A topology optimization method for steady-state flows of incompressible fluids which is capable of imposing accurate boundary conditions along the solid walls of the sought fluid paths is presented. In each topology optimization cycle, body-conforming Cartesian meshes are generated around shapes of any complexity by tracing the fluid-solid interfaces and a cut-cell flow solver is implemented together with its adjoint. Sensitivity derivatives are computed along the fluid-solid interfaces via the continuous adjoint method. Changes in topology are caused by expressing the computed sensitivity derivatives w.r.t. an auxiliary background material distribution, that helps updating the fluid-solid interfaces. The proposed method performance is assessed on three 2D benchmark examples and a 3D case. Two out of the three 2D examples are also solved using a porosity-based topology optimization approach in which impermeable regions are penalized by a Brinkman term and useful conclusions are drawn. For a fair comparison, designs optimized using the porosity-based method are re-evaluated after extracting fluid-solid interfaces from the computed porosity fields.

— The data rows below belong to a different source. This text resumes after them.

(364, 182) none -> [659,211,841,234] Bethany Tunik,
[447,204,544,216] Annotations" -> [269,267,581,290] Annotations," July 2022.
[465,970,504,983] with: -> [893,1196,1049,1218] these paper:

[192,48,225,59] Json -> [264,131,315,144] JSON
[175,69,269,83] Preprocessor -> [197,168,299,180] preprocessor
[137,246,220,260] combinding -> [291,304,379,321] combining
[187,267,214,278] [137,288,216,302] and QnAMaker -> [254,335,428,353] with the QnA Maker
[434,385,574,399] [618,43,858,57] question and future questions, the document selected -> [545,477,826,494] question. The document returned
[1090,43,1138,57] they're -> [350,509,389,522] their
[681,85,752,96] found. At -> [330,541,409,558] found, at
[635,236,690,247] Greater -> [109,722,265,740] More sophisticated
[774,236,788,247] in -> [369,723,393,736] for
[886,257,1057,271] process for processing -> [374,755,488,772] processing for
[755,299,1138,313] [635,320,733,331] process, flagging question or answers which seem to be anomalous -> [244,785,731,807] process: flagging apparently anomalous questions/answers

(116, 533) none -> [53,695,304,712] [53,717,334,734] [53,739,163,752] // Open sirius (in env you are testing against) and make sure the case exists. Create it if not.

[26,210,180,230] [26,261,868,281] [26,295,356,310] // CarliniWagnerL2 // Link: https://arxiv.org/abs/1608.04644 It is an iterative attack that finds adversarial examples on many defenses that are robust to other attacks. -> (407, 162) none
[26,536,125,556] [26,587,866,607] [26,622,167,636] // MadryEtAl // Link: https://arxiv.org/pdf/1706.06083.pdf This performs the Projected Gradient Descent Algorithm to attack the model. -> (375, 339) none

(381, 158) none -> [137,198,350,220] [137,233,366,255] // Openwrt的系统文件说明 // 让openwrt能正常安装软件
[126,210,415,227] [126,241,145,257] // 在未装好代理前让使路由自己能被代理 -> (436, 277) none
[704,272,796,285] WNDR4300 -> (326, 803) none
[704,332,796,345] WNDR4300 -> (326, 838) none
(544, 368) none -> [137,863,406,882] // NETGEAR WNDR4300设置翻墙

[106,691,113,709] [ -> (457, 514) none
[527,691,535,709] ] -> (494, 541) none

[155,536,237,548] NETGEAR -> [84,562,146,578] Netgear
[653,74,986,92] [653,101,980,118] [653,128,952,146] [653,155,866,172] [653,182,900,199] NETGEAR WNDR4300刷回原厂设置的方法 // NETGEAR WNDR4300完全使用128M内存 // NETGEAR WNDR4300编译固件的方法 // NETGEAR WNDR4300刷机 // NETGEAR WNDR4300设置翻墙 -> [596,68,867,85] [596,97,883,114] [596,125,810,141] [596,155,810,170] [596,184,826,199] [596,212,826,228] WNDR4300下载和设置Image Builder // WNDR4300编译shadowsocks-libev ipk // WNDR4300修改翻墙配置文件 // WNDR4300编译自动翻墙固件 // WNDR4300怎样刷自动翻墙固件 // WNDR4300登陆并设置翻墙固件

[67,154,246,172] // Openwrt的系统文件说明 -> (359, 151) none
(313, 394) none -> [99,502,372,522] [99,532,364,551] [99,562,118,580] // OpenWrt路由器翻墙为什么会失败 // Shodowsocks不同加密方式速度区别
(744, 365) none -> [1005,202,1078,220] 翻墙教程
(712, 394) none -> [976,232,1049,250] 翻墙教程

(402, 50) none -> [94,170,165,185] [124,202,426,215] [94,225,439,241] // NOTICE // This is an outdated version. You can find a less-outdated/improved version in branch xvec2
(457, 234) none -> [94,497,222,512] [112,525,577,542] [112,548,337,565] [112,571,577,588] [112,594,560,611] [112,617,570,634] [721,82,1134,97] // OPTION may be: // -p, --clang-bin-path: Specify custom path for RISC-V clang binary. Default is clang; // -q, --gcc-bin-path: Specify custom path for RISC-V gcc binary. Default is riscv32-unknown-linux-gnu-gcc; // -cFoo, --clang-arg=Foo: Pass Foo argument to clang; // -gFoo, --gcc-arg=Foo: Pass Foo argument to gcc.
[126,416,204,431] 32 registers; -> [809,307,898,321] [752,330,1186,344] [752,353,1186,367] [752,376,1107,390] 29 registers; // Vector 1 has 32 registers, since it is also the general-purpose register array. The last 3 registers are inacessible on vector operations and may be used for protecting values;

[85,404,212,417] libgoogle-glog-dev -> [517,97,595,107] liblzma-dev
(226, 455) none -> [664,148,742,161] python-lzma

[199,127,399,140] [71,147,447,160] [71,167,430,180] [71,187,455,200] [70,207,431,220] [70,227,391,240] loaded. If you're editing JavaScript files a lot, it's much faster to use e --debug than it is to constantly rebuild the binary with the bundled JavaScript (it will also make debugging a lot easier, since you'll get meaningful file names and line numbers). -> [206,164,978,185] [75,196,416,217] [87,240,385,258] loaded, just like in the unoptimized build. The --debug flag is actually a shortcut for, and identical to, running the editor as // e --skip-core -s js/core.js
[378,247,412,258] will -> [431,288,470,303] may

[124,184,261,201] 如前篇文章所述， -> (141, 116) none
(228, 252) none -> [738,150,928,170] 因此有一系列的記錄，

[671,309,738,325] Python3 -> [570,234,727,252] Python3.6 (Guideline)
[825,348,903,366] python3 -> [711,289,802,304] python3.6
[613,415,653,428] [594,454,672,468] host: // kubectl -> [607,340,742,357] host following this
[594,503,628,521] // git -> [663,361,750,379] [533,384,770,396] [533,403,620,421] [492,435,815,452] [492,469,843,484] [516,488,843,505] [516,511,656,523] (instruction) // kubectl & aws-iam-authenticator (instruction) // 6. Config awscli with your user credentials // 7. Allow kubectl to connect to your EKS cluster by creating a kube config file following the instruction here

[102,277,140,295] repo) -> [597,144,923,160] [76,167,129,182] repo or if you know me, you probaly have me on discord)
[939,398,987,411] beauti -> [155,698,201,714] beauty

提出了一种用于不可压缩流体稳态流动的拓扑优化方法，该方法能够沿所寻求的流体路径的实体壁施加准确的边界条件。在每个拓扑优化循环中，通过跟踪流体-固体界面，围绕任何复杂形状生成符合体的笛卡尔网格，并与它的伴随物一起实施切割单元流动求解器。通过连续伴随法沿流固界面计算灵敏度导数。拓扑结构的变化是由将计算的灵敏度导数表达为辅助背景材料分布引起的，这有助于更新流固界面。所提出的方法性能在三个 2 D基准示例和一个 3 D案件。三个二维示例中的两个也使用基于孔隙度的拓扑优化方法求解，其中不可渗透区域受到 Brinkman 项的惩罚，并得出有用的结论。为了公平比较，在从计算的孔隙度场中提取流固界面后，重新评估使用基于孔隙度的方法优化的设计。